Jamie Dimon, chief executive of JPMorgan Chase, earned $23.1m in total compensation last year, an 11 per cent increase over 2010, a higher level than the heads of the other large US banks.
In its annual report, JPMorgan said Mr Dimon received $1.4m in salary, a bonus of $4.5m and $17m in stock and options. John Stumpf, chief executive of Wells Fargo, earned $19.8m, while Citigroup’s Vikram Pandit earned $14.9m.
JPMorgan revealed in a proxy filing that Mr Dimon faced a shareholder vote on whether he should continue to be both chief executive and chairman. AFSCME Employees Pension Plan, a union pension scheme, which has also pushed for a separation of the roles at Goldman Sachs, said it “would be particularly constructive” at JPMorgan. The JPMorgan board, chaired by Mr Dimon, urged shareholders to vote against the proposal.
At 38 pages this year’s annual letter from Mr Dimon, who prides himself on his missives to shareholders and has drawn praise from his letter-writing idol Warren Buffett, is his longest since becoming chief executive, as he takes on myriad topics.
While JPMorgan earned $19bn in 2011, Mr Dimon wrote that record sum was insufficient. The bank should be earning $23bn to $24bn but losses in mortgages continued to drag down its overall performance.
He took aim at regulations, particularly the so-called Durbin amendment that caps debit card fees. Mr Dimon said banks would look to mitigate the effect of the new law and the result of the “price fixing by the government [would] have the unfortunate consequence of leaving millions of Americans unbanked”.

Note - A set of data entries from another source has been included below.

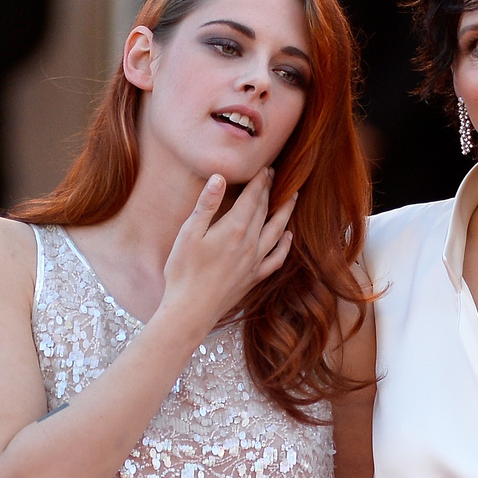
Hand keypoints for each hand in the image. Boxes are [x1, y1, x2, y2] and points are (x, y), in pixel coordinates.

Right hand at [159, 170, 296, 333]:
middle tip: (276, 176)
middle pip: (265, 211)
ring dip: (285, 213)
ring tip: (294, 198)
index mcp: (234, 228)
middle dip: (270, 191)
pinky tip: (288, 237)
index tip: (266, 168)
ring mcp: (255, 261)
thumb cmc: (183, 270)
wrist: (192, 309)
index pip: (252, 198)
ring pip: (277, 231)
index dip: (260, 181)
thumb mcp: (188, 233)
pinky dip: (285, 245)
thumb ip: (207, 204)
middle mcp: (250, 243)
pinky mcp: (254, 277)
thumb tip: (220, 177)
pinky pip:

He praised other aspects of the regulatory overhaul in the US, applauding the creation of a Financial Stability Oversight Council, designed to iron out differences between the panoply of regulatory agencies. But Mr Dimon said it was “too weak to effectively manage the overlap and complexity”.
He said “only two regulations [in the US] materially can hurt our competitive ability”, the Volcker rule, which prohibits proprietary trading and banks fear may also crimp legitimate market making activity, and restrictions on derivatives trading, which JPMorgan has said hands a competitive advantage to foreign groups such as Deutsche Bank.
International rules drew more ire. The plan to impose additional capital requirements on the largest banks around the world was “contrived, artificial and duplicative”, he said. He predicted banks would be forced to increase their capital levels beyond even the international surcharge to match competitors.
He said a reliance on models to assess banks’ resilience had dangers. “Everyone will start to have an increasingly more common view of the risk of a certain type of asset,” he said. “This is what happened in the United States when everyone thought mortgages were completely safe. Models eventually will replace judgment – and this is a terrible idea.”
Mr Dimon remains bullish on US growth and America’s property market. Pointing to a range of statistics, including increases in population and the relative cost to rent a home versus buying one, Mr Dimon said: “If one looks at the leading indicators, all signs are flashing green – the turn is coming if it is not here already.”
In particular, the deleveraging process already under way in US households will continue, putting borrowers in a better position to keep their homes. About $2tn of home loans have been refinanced during the past two years, Mr Dimon said. He expects another $2tn in mortgage refinancings during the next two years – a far higher estimate than recent projections from state-controlled mortgage financier Fannie Mae – with about $200bn of that total coming from government initiatives such as the home affordable refinance programme.
Mr Dimon acknowledged that home prices will continue to fall “a little bit, and they will stay depressed for a while”.